Wednesday’s bond market has opened in negative territory, extending late afternoon weakness that erased part of yesterday’s morning gains. The stock markets are fairly flat with the Dow down 4 points and the Nasdaq down 2 points. The bond market is currently down 9/32 (1.86%), which should push this morning’s mortgage rates higher by approximately .125 of a discount point.
This morning has nothing scheduled for release that is expected to influence rates. We likely will be left to look to stocks for bond direction today. If the major stock indexes move noticeably higher or lower, we can expect bonds to move with them. Stocks gains generally equate to bond weakness and higher rates while stock selling makes an improvement to mortgage pricing more likely.
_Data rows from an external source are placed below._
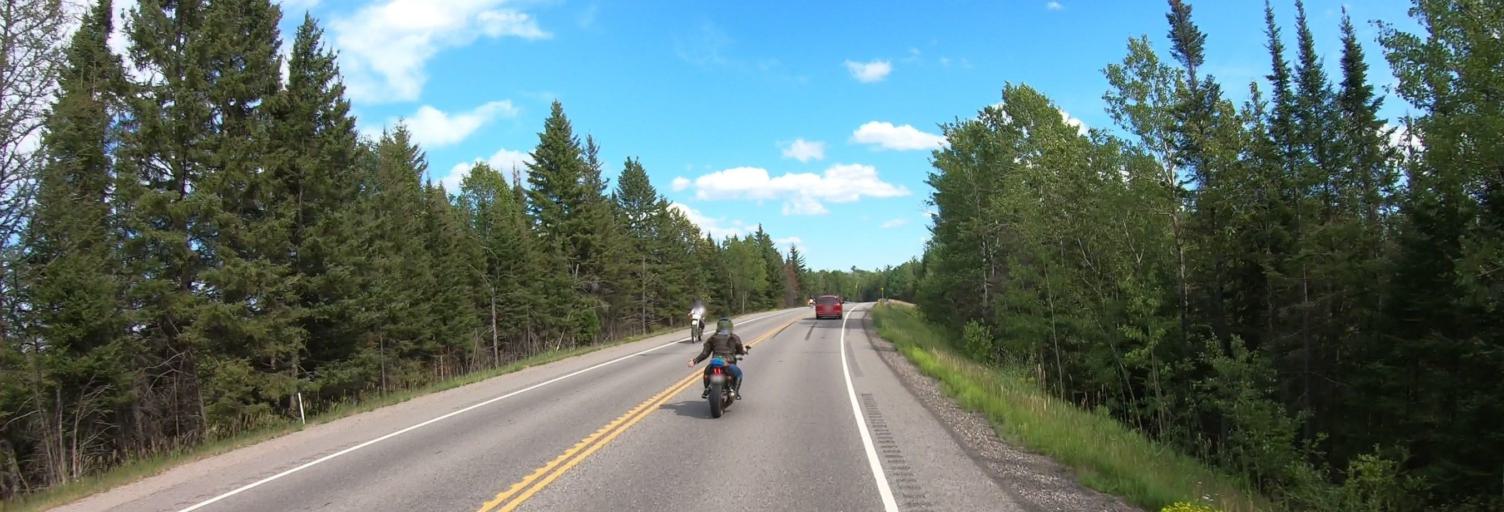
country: US
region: Minnesota
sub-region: Saint Louis County
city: Ely
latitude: 47.8819
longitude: -91.9833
Today does bring us the first of this week’s two Treasury auctions that could potentially affect mortgage rates. That is the 10-year Treasury Note auction, followed by 30-year bonds tomorrow. Results of both sales will be posted at 1:00 PM ET on the sale days. If investor demand was high, we may see bonds rally during afternoon trading as it would hint that investors still have an appetite for longer-term securities. However, weak demand in the sales could lead to selling and an increase in mortgage rates late today and/or tomorrow.
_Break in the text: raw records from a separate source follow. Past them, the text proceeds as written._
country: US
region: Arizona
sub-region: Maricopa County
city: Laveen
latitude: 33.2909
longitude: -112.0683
Tomorrow also has last week’s unemployment update at 8:30 AM ET. It is expected to say that 275,000 new claims for unemployment benefits were filed last week, down a little from the previous week’s 278,000. Ideally, we want to see a large increase in initial claims because rising claims indicate a weakening employment sector. Since this report is only a weekly snapshot of the sector, it usually takes a wide variance from expectations for it to have an impact on mortgage rates. However, with no other data being posted this week, we may see a slightly bigger reaction than we usually do.